ACTIVITY 1: In the Poyntzpass building history, who bought the property once known as The Railway Hotel or The Malt Kiln in 1934?
ACTIVITY 2: Please extend the Poyntzpass building history, picking up after its final sentence.

DOCUMENT EXTRACT:
▬▬▬

The History Of Just One Building
Although this website is a history of the village of Poyntzpass, it has one very particular weakness; it is my history of the village. It has been very much shaped by my personal interests, and the research I did to follow them up.
J’accuse…!
It’s all Hugh Daly’s fault!

When Hugh was doing his research at the Public Records Office of Northern Ireland (PRONI) for his lecture “A Fatal Affair in The Far Pass”, he found a copy of the conveyance documenting the 1934 purchase by my father, Henry Clarke, of the property once known as The Railway Hotel or The Malt Kiln.
It stood opposite Poyntzpass Orange Hall, immediately east of the canal, on the site of the present Poyntzpass Baptist Church. It was by far the largest single building in the village.
The conveyance listed, in florid legalese, the earlier owners of the property and the dates of the transactions, and it triggered a desire to find out much more about my childhood home, and my own family history.
During the boredom and inactivity of the first Covid-19 lockdown of 2020 I decided to document my childhood memories of growing up in Poyntzpass, between my birth in 1951 and my leaving for university in 1969.

▬▬▬

LISTED ENTRIES:
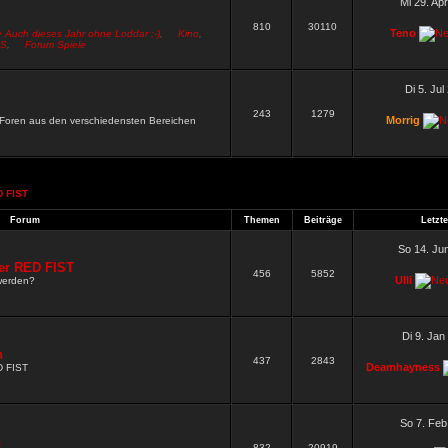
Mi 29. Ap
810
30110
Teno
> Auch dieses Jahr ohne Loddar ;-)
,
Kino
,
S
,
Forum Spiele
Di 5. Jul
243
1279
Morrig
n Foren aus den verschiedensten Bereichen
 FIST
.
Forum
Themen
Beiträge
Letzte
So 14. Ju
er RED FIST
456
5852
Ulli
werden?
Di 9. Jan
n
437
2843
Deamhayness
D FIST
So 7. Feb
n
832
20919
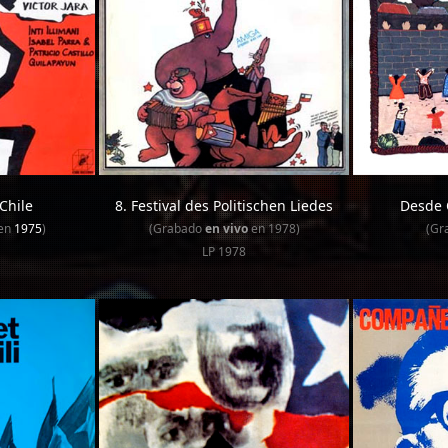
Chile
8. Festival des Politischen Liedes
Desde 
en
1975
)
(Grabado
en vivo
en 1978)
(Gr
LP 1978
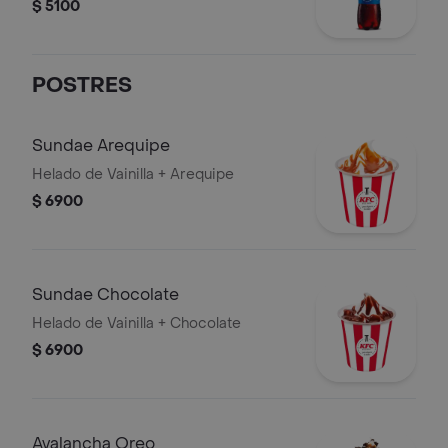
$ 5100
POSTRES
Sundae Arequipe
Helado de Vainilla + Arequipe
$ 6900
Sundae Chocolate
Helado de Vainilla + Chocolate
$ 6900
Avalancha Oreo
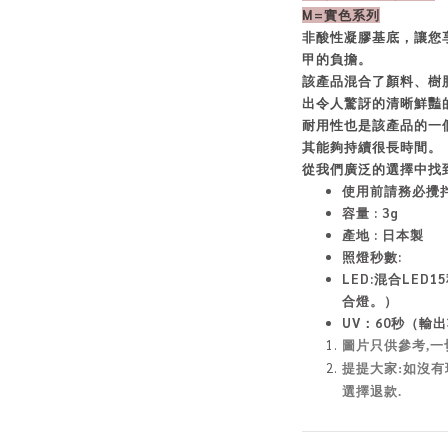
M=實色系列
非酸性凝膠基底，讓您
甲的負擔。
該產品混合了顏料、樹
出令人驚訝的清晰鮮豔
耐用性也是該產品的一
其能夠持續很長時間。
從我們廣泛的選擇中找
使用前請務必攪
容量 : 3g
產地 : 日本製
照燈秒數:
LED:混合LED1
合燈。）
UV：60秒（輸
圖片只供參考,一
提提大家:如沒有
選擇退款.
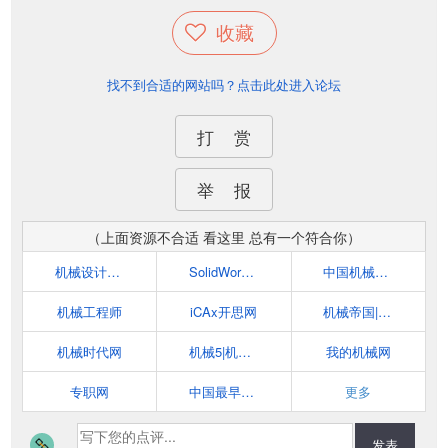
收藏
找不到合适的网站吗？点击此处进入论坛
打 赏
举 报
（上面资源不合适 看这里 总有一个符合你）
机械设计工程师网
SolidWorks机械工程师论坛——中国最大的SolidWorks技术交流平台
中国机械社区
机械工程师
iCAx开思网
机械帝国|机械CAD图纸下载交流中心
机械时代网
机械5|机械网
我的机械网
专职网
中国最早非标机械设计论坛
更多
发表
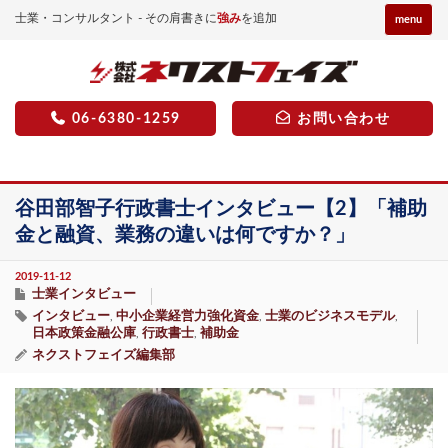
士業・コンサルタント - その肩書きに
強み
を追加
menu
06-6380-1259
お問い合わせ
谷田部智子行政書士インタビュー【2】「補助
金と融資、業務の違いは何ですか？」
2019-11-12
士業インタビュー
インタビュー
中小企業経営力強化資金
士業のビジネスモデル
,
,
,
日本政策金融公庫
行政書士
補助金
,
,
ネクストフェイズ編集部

▬▬▬

TASK RESULT 1: Henry Clarke, the writer's father.

TASK RESULT 2:
Hugh and I continued to correspond; he was in Belfast and I was in Cambridge (where I have lived from 1972). My sister Margaret then got involved; in her early 20s, having just graduated from Queen’s University, she had worked as a researcher at PRONI, where she quickly acquired a reputation as one of their best family history detectives. Much of the story that emerged is down to her extensive knowledge of Irish public records and how to navigate them.
Although the building’s history was my original focus, it quickly became obvious that the much more interesting story was that of the various families who owned it or had lived there.
So, what follows is both the story of this one building, from construction to eventful demolition, and the stories, in as much as I can unearth them, of those families.
Photographs
The earliest photographs we have of the Railway Hotel were both published as postcards. The first postcard, with the photograph of the man and boys and boat, was published by Hely’s of Dublin, and is likely to have been taken by W.J. Napier in the period 1910-1912. It is likely that the photograph of the “Edwardian gentlemen arriving” was taken by Napier on the same day. We have a used physical postcard which is postmarked “30 Dec 12” so that provides a latest date for the scenes.